Customer service is moving quickly with evolving technology. Currently, bots are a hot trend. Some people might not want to chat with robots at first, but it changes when bots give them what they expect – convenience, speed, and personalization.
Mariusz Cieply, CEO at LiveChat
LiveChat offers an integration with bot-building service to help companies in making their customer service accessible and productive. BotEngine is an advanced tool which allows designing a complex AI-powered communication strategy.

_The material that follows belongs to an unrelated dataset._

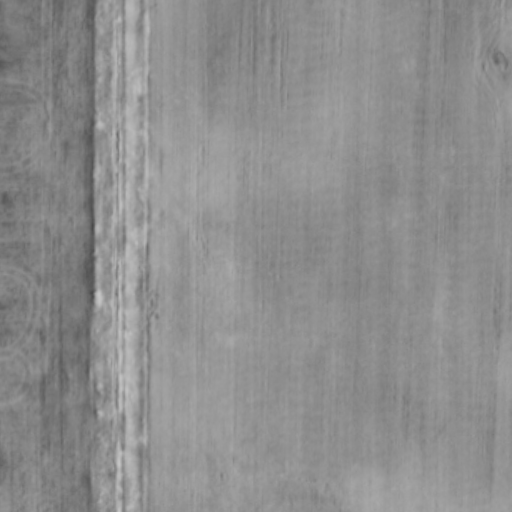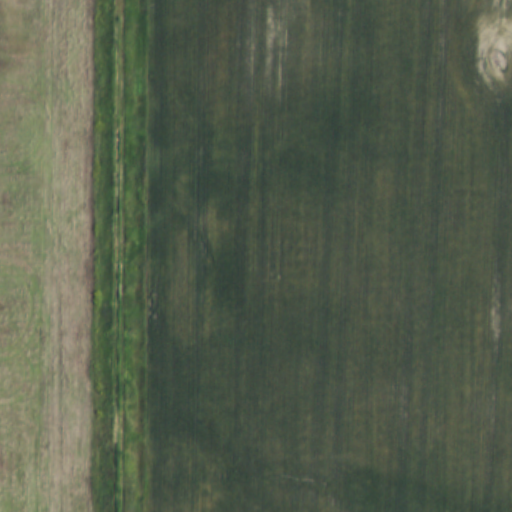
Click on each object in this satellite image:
road: (119, 256)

All bot scenarios are created directly in BotEngine as stories, which later are triggered every time a visitor starts a chat on a website. Bots’ chats are tagged and stored in the LiveChat archives. In this way, it’s easy to filter them and set apart from the ones conducted by agents.
Moreover, BotEngine archive allows a user to take more advanced information about bot’s conversation. In the platform, a user has access to text analysis and can easily detect if the bot’s answers are appropriate or not. All incongruities are listed with an accuracy confidence score helping the user to improve the bot scenario. Conversations with bots can also be rated by visitors with thumbs up or down at any moment. Monitoring customer satisfaction helps to better understand the bot performance.
The platform uses Natural Language Understanding. This mechanism receives data from a customer’s query and tries to find the most suitable answer based on collected information and current user path in the bot scenario. When the user is on the path between two similar interactions, then the algorithm first tries to match user input message with the next step of the story. While creating a bot scenario, a user can add ‘entities’ and define a confidence score that will be used in their matching. In this way, even when a visitor makes some mistakes, e.g. instead of ‘New York’ writes ‘New Yorr’, a bot will be able to match correct answer put in a scenario.
If a bot can’t complete a task, the conversation will be forwarded to an agent. It might happen in two cases:
- when visitor exhausts a defined limit of questions which are not included in the scenario;
- when a user creates a scenario with a specific ‘action’ which automatically triggers forwarding to an agent.
LiveChat rolled out BotEngine as an independent product in July this year. Since the launch users created over 1,000 bots’ scenarios. From all feedback, the creators have received, what users appreciate the most is platform’s UX and UI.
Users feedback has a huge value for us as our further aim is to build a marketplace around BotEngine where bot makers will be able to share their knowledge, experience and most importantly – the results of their work: chatbots. We want to develop the platform in ways that are mostly expected by its users.
Dariusz Zabrzenski, Head of Research and Development at LiveChat
All instructions related to the integration are described in tutorials. In the next few weeks, the ready-to-use bots will be able to be implemented directly from the platform’s marketplace. The bots scenarios will be mainly based on lead generations, sales or in-house usage for different types of business. The creators will also encourage bot makers to share their own scenarios in the BotEngine marketplace.